Saved entries
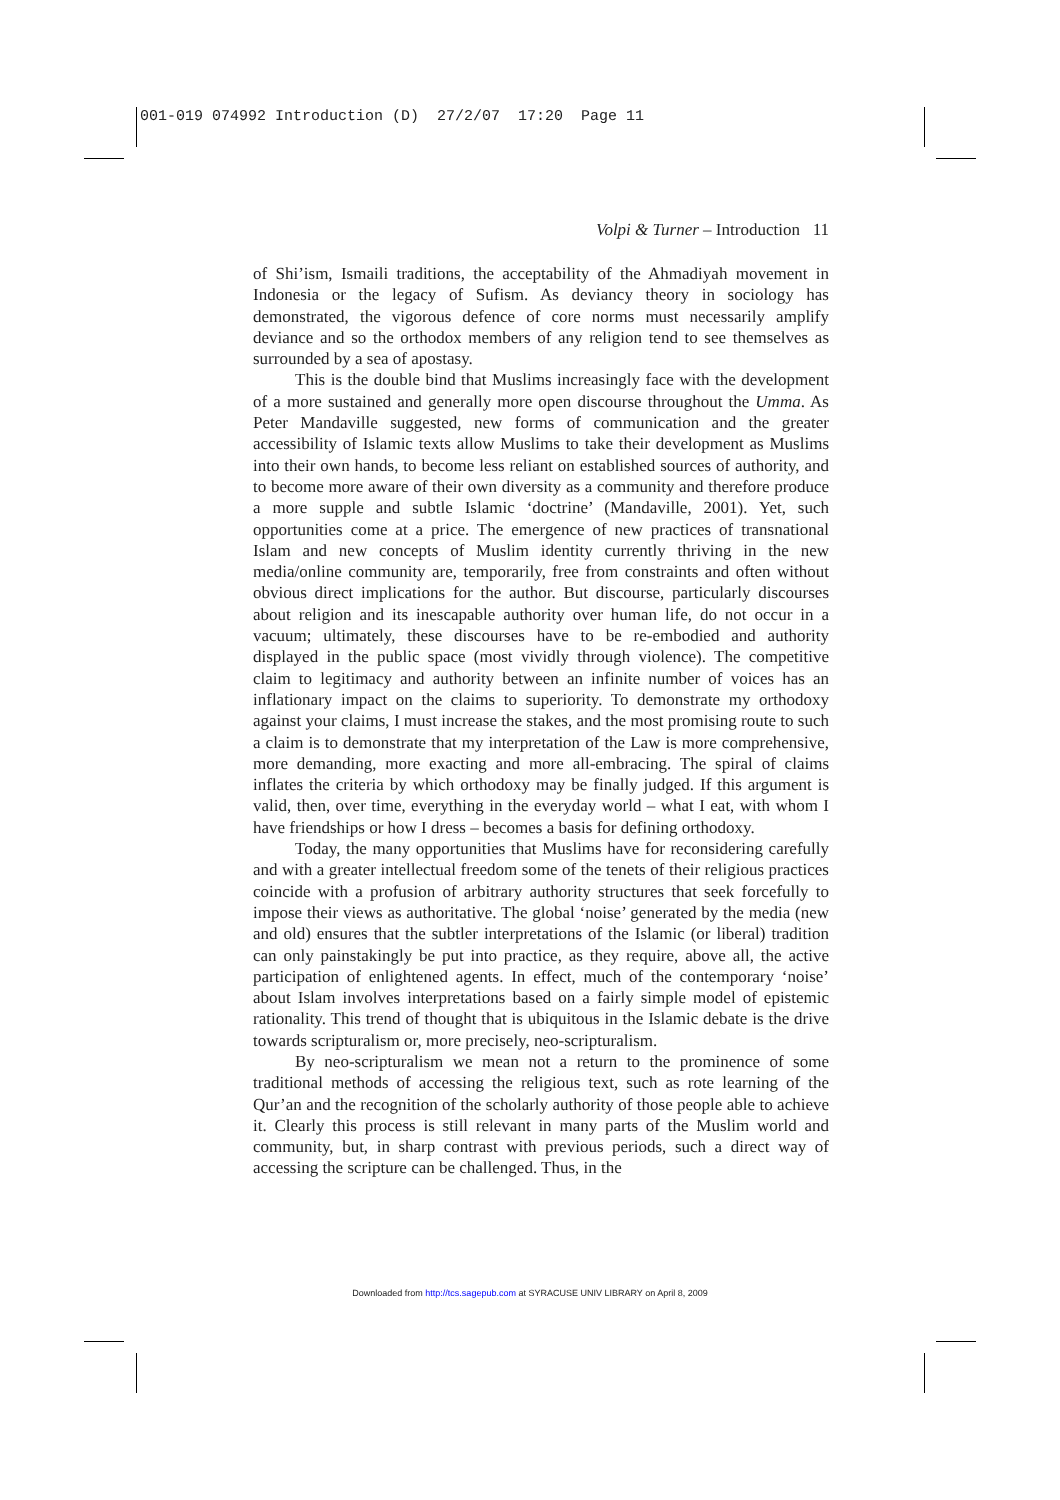001-019 074992 Introduction (D) 27/2/07 17:20 Page 11
Volpi & Turner – Introduction 11
of Shi’ism, Ismaili traditions, the acceptability of the Ahmadiyah movement in Indonesia or the legacy of Sufism. As deviancy theory in sociology has demonstrated, the vigorous defence of core norms must necessarily amplify deviance and so the orthodox members of any religion tend to see themselves as surrounded by a sea of apostasy.
This is the double bind that Muslims increasingly face with the development of a more sustained and generally more open discourse throughout the Umma. As Peter Mandaville suggested, new forms of communication and the greater accessibility of Islamic texts allow Muslims to take their development as Muslims into their own hands, to become less reliant on established sources of authority, and to become more aware of their own diversity as a community and therefore produce a more supple and subtle Islamic ‘doctrine’ (Mandaville, 2001). Yet, such opportunities come at a price. The emergence of new practices of transnational Islam and new concepts of Muslim identity currently thriving in the new media/online community are, temporarily, free from constraints and often without obvious direct implications for the author. But discourse, particularly discourses about religion and its inescapable authority over human life, do not occur in a vacuum; ultimately, these discourses have to be re-embodied and authority displayed in the public space (most vividly through violence). The competitive claim to legitimacy and authority between an infinite number of voices has an inflationary impact on the claims to superiority. To demonstrate my orthodoxy against your claims, I must increase the stakes, and the most promising route to such a claim is to demonstrate that my interpretation of the Law is more comprehensive, more demanding, more exacting and more all-embracing. The spiral of claims inflates the criteria by which orthodoxy may be finally judged. If this argument is valid, then, over time, everything in the everyday world – what I eat, with whom I have friendships or how I dress – becomes a basis for defining orthodoxy.
Today, the many opportunities that Muslims have for reconsidering carefully and with a greater intellectual freedom some of the tenets of their religious practices coincide with a profusion of arbitrary authority structures that seek forcefully to impose their views as authoritative. The global ‘noise’ generated by the media (new and old) ensures that the subtler interpretations of the Islamic (or liberal) tradition can only painstakingly be put into practice, as they require, above all, the active participation of enlightened agents. In effect, much of the contemporary ‘noise’ about Islam involves interpretations based on a fairly simple model of epistemic rationality. This trend of thought that is ubiquitous in the Islamic debate is the drive towards scripturalism or, more precisely, neo-scripturalism.
By neo-scripturalism we mean not a return to the prominence of some traditional methods of accessing the religious text, such as rote learning of the Qur’an and the recognition of the scholarly authority of those people able to achieve it. Clearly this process is still relevant in many parts of the Muslim world and community, but, in sharp contrast with previous periods, such a direct way of accessing the scripture can be challenged. Thus, in the
Downloaded from http://tcs.sagepub.com at SYRACUSE UNIV LIBRARY on April 8, 2009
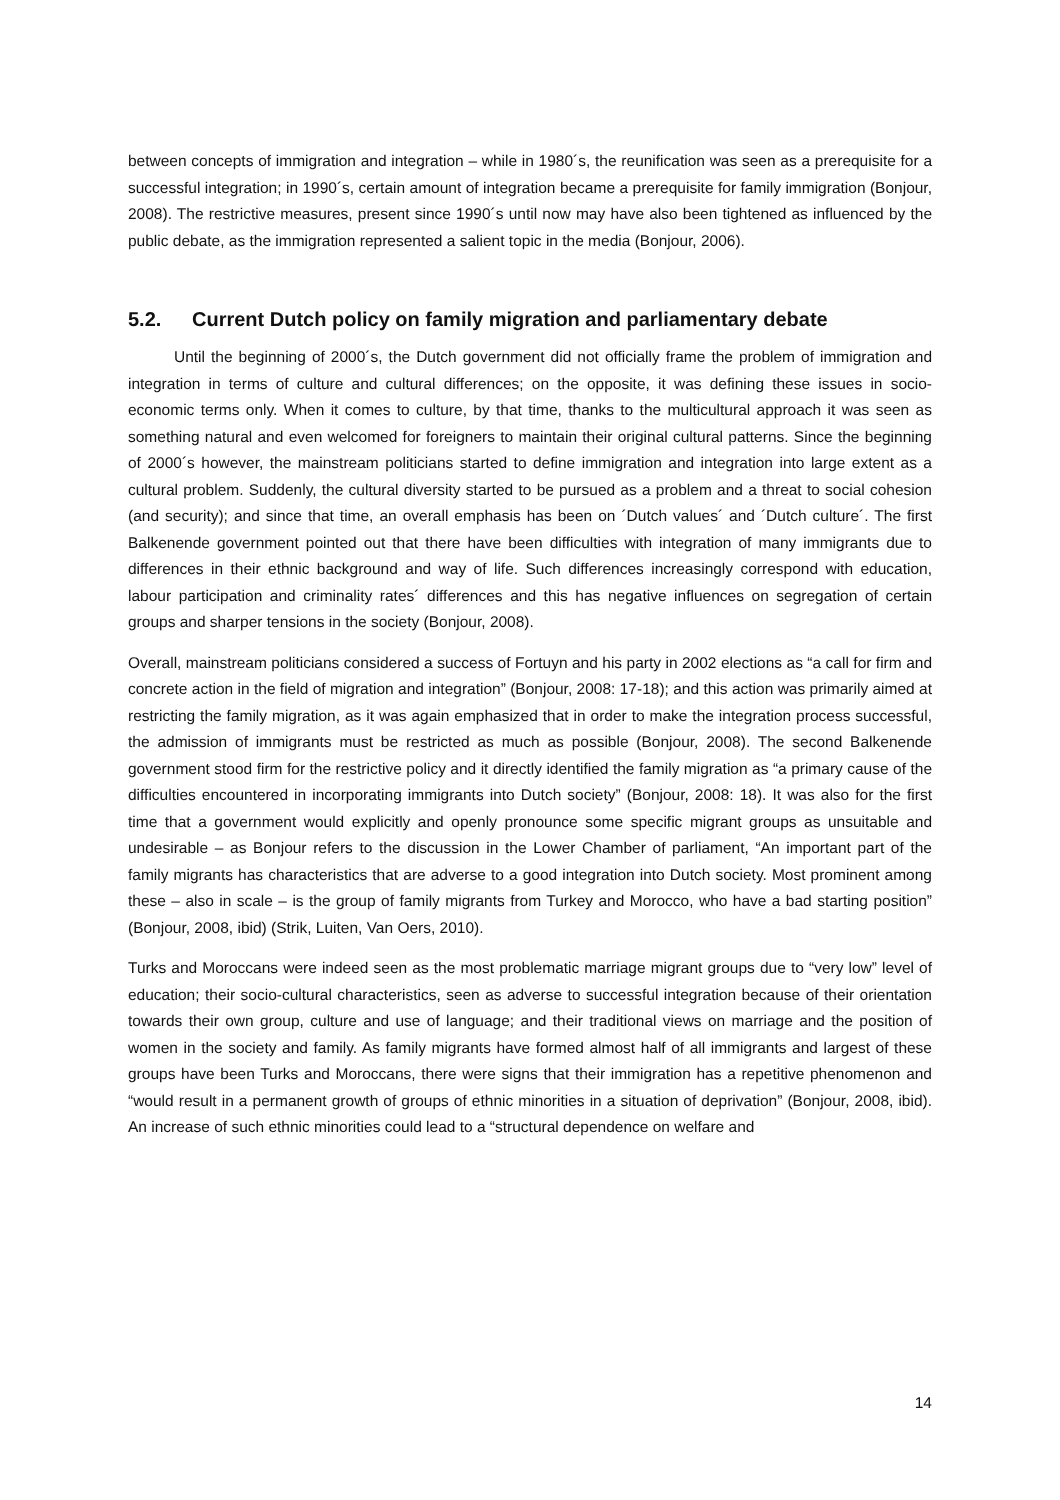between concepts of immigration and integration – while in 1980´s, the reunification was seen as a prerequisite for a successful integration; in 1990´s, certain amount of integration became a prerequisite for family immigration (Bonjour, 2008). The restrictive measures, present since 1990´s until now may have also been tightened as influenced by the public debate, as the immigration represented a salient topic in the media (Bonjour, 2006).
5.2. Current Dutch policy on family migration and parliamentary debate
Until the beginning of 2000´s, the Dutch government did not officially frame the problem of immigration and integration in terms of culture and cultural differences; on the opposite, it was defining these issues in socio-economic terms only. When it comes to culture, by that time, thanks to the multicultural approach it was seen as something natural and even welcomed for foreigners to maintain their original cultural patterns. Since the beginning of 2000´s however, the mainstream politicians started to define immigration and integration into large extent as a cultural problem. Suddenly, the cultural diversity started to be pursued as a problem and a threat to social cohesion (and security); and since that time, an overall emphasis has been on ´Dutch values´ and ´Dutch culture´. The first Balkenende government pointed out that there have been difficulties with integration of many immigrants due to differences in their ethnic background and way of life. Such differences increasingly correspond with education, labour participation and criminality rates´ differences and this has negative influences on segregation of certain groups and sharper tensions in the society (Bonjour, 2008).
Overall, mainstream politicians considered a success of Fortuyn and his party in 2002 elections as “a call for firm and concrete action in the field of migration and integration” (Bonjour, 2008: 17-18); and this action was primarily aimed at restricting the family migration, as it was again emphasized that in order to make the integration process successful, the admission of immigrants must be restricted as much as possible (Bonjour, 2008). The second Balkenende government stood firm for the restrictive policy and it directly identified the family migration as “a primary cause of the difficulties encountered in incorporating immigrants into Dutch society” (Bonjour, 2008: 18). It was also for the first time that a government would explicitly and openly pronounce some specific migrant groups as unsuitable and undesirable – as Bonjour refers to the discussion in the Lower Chamber of parliament, “An important part of the family migrants has characteristics that are adverse to a good integration into Dutch society. Most prominent among these – also in scale – is the group of family migrants from Turkey and Morocco, who have a bad starting position” (Bonjour, 2008, ibid) (Strik, Luiten, Van Oers, 2010).
Turks and Moroccans were indeed seen as the most problematic marriage migrant groups due to “very low” level of education; their socio-cultural characteristics, seen as adverse to successful integration because of their orientation towards their own group, culture and use of language; and their traditional views on marriage and the position of women in the society and family. As family migrants have formed almost half of all immigrants and largest of these groups have been Turks and Moroccans, there were signs that their immigration has a repetitive phenomenon and “would result in a permanent growth of groups of ethnic minorities in a situation of deprivation” (Bonjour, 2008, ibid). An increase of such ethnic minorities could lead to a “structural dependence on welfare and
14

§ **Activity**: Could you restate the entries word for word, skipping any pictures?

§ **Task response**:
001-019 074992 Introduction (D) 27/2/07 17:20 Page 11
Volpi & Turner – Introduction 11
of Shi’ism, Ismaili traditions, the acceptability of the Ahmadiyah movement in Indonesia or the legacy of Sufism. As deviancy theory in sociology has demonstrated, the vigorous defence of core norms must necessarily amplify deviance and so the orthodox members of any religion tend to see themselves as surrounded by a sea of apostasy.
This is the double bind that Muslims increasingly face with the development of a more sustained and generally more open discourse throughout the Umma. As Peter Mandaville suggested, new forms of communication and the greater accessibility of Islamic texts allow Muslims to take their development as Muslims into their own hands, to become less reliant on established sources of authority, and to become more aware of their own diversity as a community and therefore produce a more supple and subtle Islamic ‘doctrine’ (Mandaville, 2001). Yet, such opportunities come at a price. The emergence of new practices of transnational Islam and new concepts of Muslim identity currently thriving in the new media/online community are, temporarily, free from constraints and often without obvious direct implications for the author. But discourse, particularly discourses about religion and its inescapable authority over human life, do not occur in a vacuum; ultimately, these discourses have to be re-embodied and authority displayed in the public space (most vividly through violence). The competitive claim to legitimacy and authority between an infinite number of voices has an inflationary impact on the claims to superiority. To demonstrate my orthodoxy against your claims, I must increase the stakes, and the most promising route to such a claim is to demonstrate that my interpretation of the Law is more comprehensive, more demanding, more exacting and more all-embracing. The spiral of claims inflates the criteria by which orthodoxy may be finally judged. If this argument is valid, then, over time, everything in the everyday world – what I eat, with whom I have friendships or how I dress – becomes a basis for defining orthodoxy.
Today, the many opportunities that Muslims have for reconsidering carefully and with a greater intellectual freedom some of the tenets of their religious practices coincide with a profusion of arbitrary authority structures that seek forcefully to impose their views as authoritative. The global ‘noise’ generated by the media (new and old) ensures that the subtler interpretations of the Islamic (or liberal) tradition can only painstakingly be put into practice, as they require, above all, the active participation of enlightened agents. In effect, much of the contemporary ‘noise’ about Islam involves interpretations based on a fairly simple model of epistemic rationality. This trend of thought that is ubiquitous in the Islamic debate is the drive towards scripturalism or, more precisely, neo-scripturalism.
By neo-scripturalism we mean not a return to the prominence of some traditional methods of accessing the religious text, such as rote learning of the Qur’an and the recognition of the scholarly authority of those people able to achieve it. Clearly this process is still relevant in many parts of the Muslim world and community, but, in sharp contrast with previous periods, such a direct way of accessing the scripture can be challenged. Thus, in the
Downloaded from http://tcs.sagepub.com at SYRACUSE UNIV LIBRARY on April 8, 2009
between concepts of immigration and integration – while in 1980´s, the reunification was seen as a prerequisite for a successful integration; in 1990´s, certain amount of integration became a prerequisite for family immigration (Bonjour, 2008). The restrictive measures, present since 1990´s until now may have also been tightened as influenced by the public debate, as the immigration represented a salient topic in the media (Bonjour, 2006).
5.2. Current Dutch policy on family migration and parliamentary debate
Until the beginning of 2000´s, the Dutch government did not officially frame the problem of immigration and integration in terms of culture and cultural differences; on the opposite, it was defining these issues in socio-economic terms only. When it comes to culture, by that time, thanks to the multicultural approach it was seen as something natural and even welcomed for foreigners to maintain their original cultural patterns. Since the beginning of 2000´s however, the mainstream politicians started to define immigration and integration into large extent as a cultural problem. Suddenly, the cultural diversity started to be pursued as a problem and a threat to social cohesion (and security); and since that time, an overall emphasis has been on ´Dutch values´ and ´Dutch culture´. The first Balkenende government pointed out that there have been difficulties with integration of many immigrants due to differences in their ethnic background and way of life. Such differences increasingly correspond with education, labour participation and criminality rates´ differences and this has negative influences on segregation of certain groups and sharper tensions in the society (Bonjour, 2008).
Overall, mainstream politicians considered a success of Fortuyn and his party in 2002 elections as “a call for firm and concrete action in the field of migration and integration” (Bonjour, 2008: 17-18); and this action was primarily aimed at restricting the family migration, as it was again emphasized that in order to make the integration process successful, the admission of immigrants must be restricted as much as possible (Bonjour, 2008). The second Balkenende government stood firm for the restrictive policy and it directly identified the family migration as “a primary cause of the difficulties encountered in incorporating immigrants into Dutch society” (Bonjour, 2008: 18). It was also for the first time that a government would explicitly and openly pronounce some specific migrant groups as unsuitable and undesirable – as Bonjour refers to the discussion in the Lower Chamber of parliament, “An important part of the family migrants has characteristics that are adverse to a good integration into Dutch society. Most prominent among these – also in scale – is the group of family migrants from Turkey and Morocco, who have a bad starting position” (Bonjour, 2008, ibid) (Strik, Luiten, Van Oers, 2010).
Turks and Moroccans were indeed seen as the most problematic marriage migrant groups due to “very low” level of education; their socio-cultural characteristics, seen as adverse to successful integration because of their orientation towards their own group, culture and use of language; and their traditional views on marriage and the position of women in the society and family. As family migrants have formed almost half of all immigrants and largest of these groups have been Turks and Moroccans, there were signs that their immigration has a repetitive phenomenon and “would result in a permanent growth of groups of ethnic minorities in a situation of deprivation” (Bonjour, 2008, ibid). An increase of such ethnic minorities could lead to a “structural dependence on welfare and
14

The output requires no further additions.